The H&S survey also revealed that CEOs of culture-connector companies practice a more subtle but powerful way of communicating culture—they lead by example. Their researchers report:

“When asked how they communicate at scale, 80 percent of these CEOs selected ‘personal commitment to focusing on culture,’ compared to 66 percent of culture accelerators and 45 percent of other companies.”

The Role of Culture in Strategy

Korn Ferry recently surveyed almost 500 leaders of the World’s Most Admired Companies (WMAC) and other top organizations. The consensus among respondents was that culture was the most underrated source of a company’s future success.

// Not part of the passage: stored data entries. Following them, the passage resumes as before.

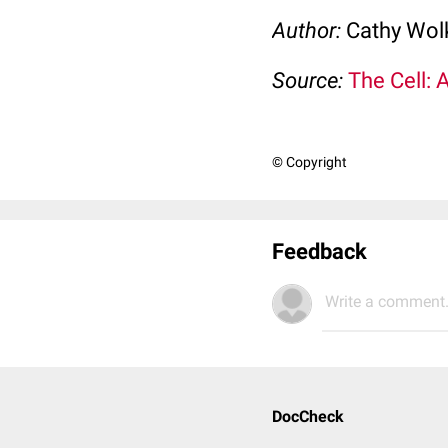
Author:
Cathy Wo
Source:
The Cell: 
© Copyright
Feedback
Write a comment.
DocCheck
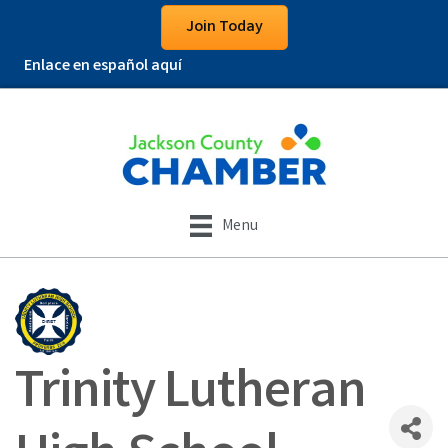
Join Today
Enlace en español aquí
Menu
Trinity Lutheran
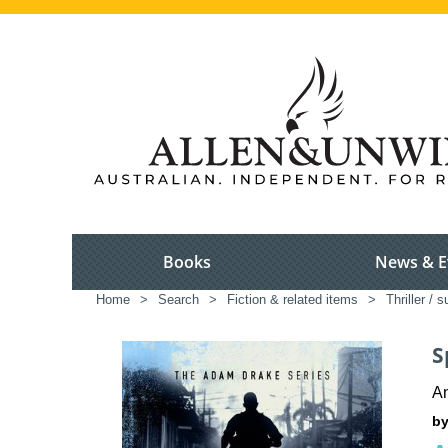
Books
News & E
Home
>
Search
>
Fiction & related items
>
Thriller / 
S
A
by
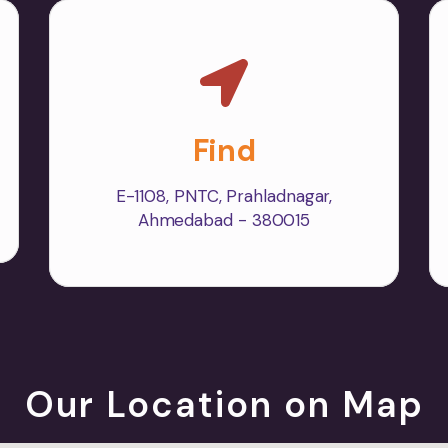
Find
E-1108, PNTC, Prahladnagar,
Ahmedabad - 380015
Our Location on Map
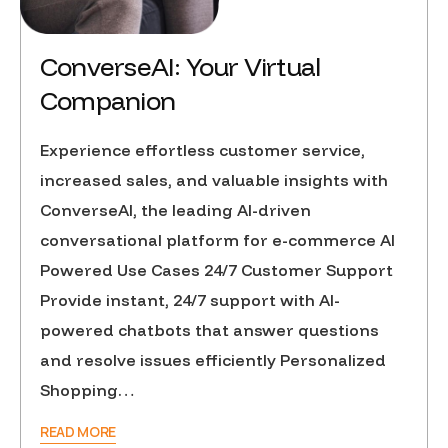
ConverseAI: Your Virtual
Companion
Experience effortless customer service,
increased sales, and valuable insights with
ConverseAI, the leading AI-driven
conversational platform for e-commerce AI
Powered Use Cases 24/7 Customer Support
Provide instant, 24/7 support with AI-
powered chatbots that answer questions
and resolve issues efficiently Personalized
Shopping…
READ MORE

These executives plan continued emphasis on culture within their organizations and listed related priorities as they plan ahead, including learning, customer focus, collaboration, accountability, and long-term perspective. As Laura Manson-Smith, the global leader of Korn Ferry’s Organizational Strategy Consulting practice, observed:

“Ultimately, we see a shift from what to how. Most Admired Company executives are preparing for a future where they’re not purely focused on end outcomes. Instead, they’re taking more time to question how they’ll deliver results.”

These leaders are giving culture a leading role in their business strategy, which will be crucial for their ongoing success. This interrelationship is vital, as a survey by the Economist Intelligence Unit found that cultural misalignment was why 90 percent of major businesses failed to meet strategic goals. However, companies that sync their strategy with culture empower and inspire their teams to meet and exceed objectives.

For example, Korn Ferry reports that businesses that abide by this alignment see a 117 percent greater return on investment than those that don’t. They also get a 145 percent higher return on their assets and a 56 percent greater return on their equity.

Legendary management consultant Peter Drucker famously warned business leaders that “culture eats strategy for breakfast.” But it doesn’t have to be that way. Culture can and should be strategy’s most important component. As former IBM CEO Louis Gerstner noted,

“I came to see that culture isn’t just one aspect of the game, it is the game. In the end, an organization is nothing more than the collective capacity of its people to create value.”